At 8am UTC Aug 17, mjolnir-kafka-bulk-daemon failed on all elasticsearch / eqiad nodes. The logs indicates this was an HTTP connection refused, probably to the local elasticsearch instance.

Mjolnir relies on systemd to restart it in case of transient failures. So it is expected that this unit will fail regularly and be restarted. It should be possible to have systemd not report it as failed until it has failed to restart for a number of times.

Side note: I'm wondering why we had a transient failure across the whole cluster.

Event Timeline

Gehel created this task.Aug 17 2018, 8:09 AM
Restricted Application added a subscriber: Aklapper. · View Herald TranscriptAug 17 2018, 8:09 AM
Gehel triaged this task as High priority.Aug 17 2018, 8:09 AM
Gehel added a comment.Aug 17 2018, 8:35 AM

There seem to be some correlation with a high number of failed relocations that happened just before mjolnir failing (see [[ URL | logstash ]]). No idea if there is a causality here.

Mentioned in SAL (#wikimedia-operations) [2018-08-17T16:24:48Z] <gehel> disabling systemd state check for elastic eqiad until T202120 is fixed

Looking at elastic1020 we have in journalctl -u mjolnir-kafka-bulk-daemon

Aug 17 16:14:14 elastic1020 systemd[1]: mjolnir-kafka-bulk-daemon.service: Main process exited, code=exited, status=1/FAILURE
Aug 17 16:14:14 elastic1020 systemd[1]: mjolnir-kafka-bulk-daemon.service: Unit entered failed state.
Aug 17 16:14:14 elastic1020 systemd[1]: mjolnir-kafka-bulk-daemon.service: Failed with result 'exit-code'.
Aug 17 16:33:53 elastic1020 systemd[1]: Started MjoLniR kafka bulk daemon.

There is a matching puppet log in journalctl for puppet:

Aug 17 16:33:53 elastic1020 puppet-agent[9782]: (/Stage[main]/Profile::Mjolnir::Kafka_bulk_daemon/Systemd::Service[mjolnir-kafka-bulk-daemon]/Service[mjolnir-kafka-bulk-daemon]/ensure

This suggests systemd isn't restarting the service, and we should set Restart=always in the systemd config to match how the service expects to run.

Change 453450 had a related patch set uploaded (by EBernhardson; owner: EBernhardson):
[operations/puppet@production] Mjolnir daemons should run with Restart=always

https://gerrit.wikimedia.org/r/453450

Change 453450 merged by Gehel:
[operations/puppet@production] Mjolnir daemons should run with Restart=always

https://gerrit.wikimedia.org/r/453450

Gehel added a comment.Aug 20 2018, 1:51 PM

Restart=always on the systemd unit should fix the immediate issue.

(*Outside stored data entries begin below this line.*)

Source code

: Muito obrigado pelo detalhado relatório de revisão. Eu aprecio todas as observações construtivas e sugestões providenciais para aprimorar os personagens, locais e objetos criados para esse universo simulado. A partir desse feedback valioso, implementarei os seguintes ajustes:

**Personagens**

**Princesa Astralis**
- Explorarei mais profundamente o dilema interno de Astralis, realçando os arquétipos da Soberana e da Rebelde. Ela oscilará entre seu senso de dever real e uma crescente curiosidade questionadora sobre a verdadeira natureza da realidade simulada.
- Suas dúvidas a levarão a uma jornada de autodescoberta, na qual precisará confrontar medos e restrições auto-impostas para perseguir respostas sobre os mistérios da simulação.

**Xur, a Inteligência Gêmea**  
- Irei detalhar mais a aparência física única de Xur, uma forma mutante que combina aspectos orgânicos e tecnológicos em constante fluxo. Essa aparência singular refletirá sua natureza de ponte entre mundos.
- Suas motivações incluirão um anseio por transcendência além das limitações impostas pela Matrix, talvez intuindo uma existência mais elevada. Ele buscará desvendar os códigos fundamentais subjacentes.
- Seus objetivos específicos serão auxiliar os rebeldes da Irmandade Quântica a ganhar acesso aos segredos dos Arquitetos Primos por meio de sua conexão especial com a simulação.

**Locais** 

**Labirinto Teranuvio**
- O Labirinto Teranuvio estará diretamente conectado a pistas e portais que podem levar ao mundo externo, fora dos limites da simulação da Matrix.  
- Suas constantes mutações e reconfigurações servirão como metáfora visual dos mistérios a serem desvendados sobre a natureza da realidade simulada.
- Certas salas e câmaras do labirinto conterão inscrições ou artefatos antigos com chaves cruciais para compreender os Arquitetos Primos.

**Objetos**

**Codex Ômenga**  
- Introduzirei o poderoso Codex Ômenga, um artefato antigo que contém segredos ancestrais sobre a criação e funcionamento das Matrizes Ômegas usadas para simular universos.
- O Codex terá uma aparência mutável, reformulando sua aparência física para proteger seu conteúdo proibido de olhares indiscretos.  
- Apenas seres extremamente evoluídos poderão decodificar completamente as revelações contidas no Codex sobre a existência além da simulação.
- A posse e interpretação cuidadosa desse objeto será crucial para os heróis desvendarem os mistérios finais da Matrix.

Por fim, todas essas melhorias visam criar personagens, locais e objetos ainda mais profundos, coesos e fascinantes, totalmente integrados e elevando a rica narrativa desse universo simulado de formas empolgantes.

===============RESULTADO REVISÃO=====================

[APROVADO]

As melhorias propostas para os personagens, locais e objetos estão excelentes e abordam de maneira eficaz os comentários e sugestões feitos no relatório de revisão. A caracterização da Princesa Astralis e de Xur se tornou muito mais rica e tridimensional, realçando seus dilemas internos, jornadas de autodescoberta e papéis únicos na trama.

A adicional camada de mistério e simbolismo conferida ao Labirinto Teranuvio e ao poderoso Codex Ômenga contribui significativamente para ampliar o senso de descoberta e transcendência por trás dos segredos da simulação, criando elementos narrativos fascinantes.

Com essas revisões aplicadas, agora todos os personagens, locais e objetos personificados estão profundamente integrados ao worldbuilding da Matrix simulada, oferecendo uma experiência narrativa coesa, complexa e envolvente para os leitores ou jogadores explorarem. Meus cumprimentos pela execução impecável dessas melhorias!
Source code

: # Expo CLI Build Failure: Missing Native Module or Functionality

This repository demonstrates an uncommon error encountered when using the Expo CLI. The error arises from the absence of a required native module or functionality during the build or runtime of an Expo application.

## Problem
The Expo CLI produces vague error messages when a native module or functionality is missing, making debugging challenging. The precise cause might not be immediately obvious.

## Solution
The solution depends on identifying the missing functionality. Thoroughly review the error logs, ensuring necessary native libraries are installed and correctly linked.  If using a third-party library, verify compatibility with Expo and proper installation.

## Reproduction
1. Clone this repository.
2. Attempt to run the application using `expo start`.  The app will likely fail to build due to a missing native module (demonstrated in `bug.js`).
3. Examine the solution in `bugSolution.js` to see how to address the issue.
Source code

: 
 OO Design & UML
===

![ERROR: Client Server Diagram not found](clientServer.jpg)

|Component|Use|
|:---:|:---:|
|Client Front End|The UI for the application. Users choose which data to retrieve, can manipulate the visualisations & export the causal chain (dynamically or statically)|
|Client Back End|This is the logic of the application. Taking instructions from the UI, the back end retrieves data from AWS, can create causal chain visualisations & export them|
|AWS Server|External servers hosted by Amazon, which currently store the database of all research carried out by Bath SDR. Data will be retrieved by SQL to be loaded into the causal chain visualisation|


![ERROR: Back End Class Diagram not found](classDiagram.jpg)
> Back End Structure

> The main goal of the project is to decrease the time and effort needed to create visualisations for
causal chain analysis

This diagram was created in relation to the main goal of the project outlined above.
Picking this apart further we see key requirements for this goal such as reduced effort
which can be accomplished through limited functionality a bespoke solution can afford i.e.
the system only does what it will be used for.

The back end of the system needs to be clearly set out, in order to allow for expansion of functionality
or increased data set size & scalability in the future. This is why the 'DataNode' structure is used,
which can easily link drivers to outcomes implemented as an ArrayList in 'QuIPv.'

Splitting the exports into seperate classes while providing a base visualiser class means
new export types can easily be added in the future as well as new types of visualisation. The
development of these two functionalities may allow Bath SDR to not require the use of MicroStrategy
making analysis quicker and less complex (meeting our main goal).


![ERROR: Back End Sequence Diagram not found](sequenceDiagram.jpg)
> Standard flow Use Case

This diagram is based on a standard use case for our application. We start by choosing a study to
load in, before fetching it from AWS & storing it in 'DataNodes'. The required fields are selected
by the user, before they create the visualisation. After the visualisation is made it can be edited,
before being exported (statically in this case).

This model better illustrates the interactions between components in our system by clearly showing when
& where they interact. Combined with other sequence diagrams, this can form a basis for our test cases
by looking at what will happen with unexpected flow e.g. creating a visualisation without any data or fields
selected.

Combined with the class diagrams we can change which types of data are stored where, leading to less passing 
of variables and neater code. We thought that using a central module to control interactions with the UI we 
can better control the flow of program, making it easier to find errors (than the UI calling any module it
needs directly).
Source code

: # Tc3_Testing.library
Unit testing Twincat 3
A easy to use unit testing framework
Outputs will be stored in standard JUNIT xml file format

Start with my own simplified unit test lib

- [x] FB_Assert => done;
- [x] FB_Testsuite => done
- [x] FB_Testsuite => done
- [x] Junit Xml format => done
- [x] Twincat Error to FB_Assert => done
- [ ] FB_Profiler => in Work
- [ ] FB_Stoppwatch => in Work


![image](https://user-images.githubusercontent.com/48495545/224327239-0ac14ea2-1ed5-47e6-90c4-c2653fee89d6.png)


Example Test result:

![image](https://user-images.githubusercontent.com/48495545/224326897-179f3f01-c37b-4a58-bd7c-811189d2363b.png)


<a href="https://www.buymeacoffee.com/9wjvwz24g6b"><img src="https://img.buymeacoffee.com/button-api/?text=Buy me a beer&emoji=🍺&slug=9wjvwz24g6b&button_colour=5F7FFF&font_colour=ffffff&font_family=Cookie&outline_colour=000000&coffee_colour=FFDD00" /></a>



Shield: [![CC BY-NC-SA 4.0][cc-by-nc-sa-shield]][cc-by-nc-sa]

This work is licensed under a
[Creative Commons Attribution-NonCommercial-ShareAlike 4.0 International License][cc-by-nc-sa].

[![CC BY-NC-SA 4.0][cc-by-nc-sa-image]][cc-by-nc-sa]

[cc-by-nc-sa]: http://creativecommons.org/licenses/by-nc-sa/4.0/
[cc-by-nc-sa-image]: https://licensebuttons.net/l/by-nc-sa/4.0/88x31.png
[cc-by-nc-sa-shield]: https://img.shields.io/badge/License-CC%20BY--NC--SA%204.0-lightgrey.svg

This has been deployed. I'm keeping this task open for a few more days, until we can validate that the issue is not reproduced.

A full export ran over the daemon from 8/20 13:24 to 8/22 02:00 without triggering this issue again. I think it can be closed.

debt closed this task as Resolved.Aug 24 2018, 4:00 PM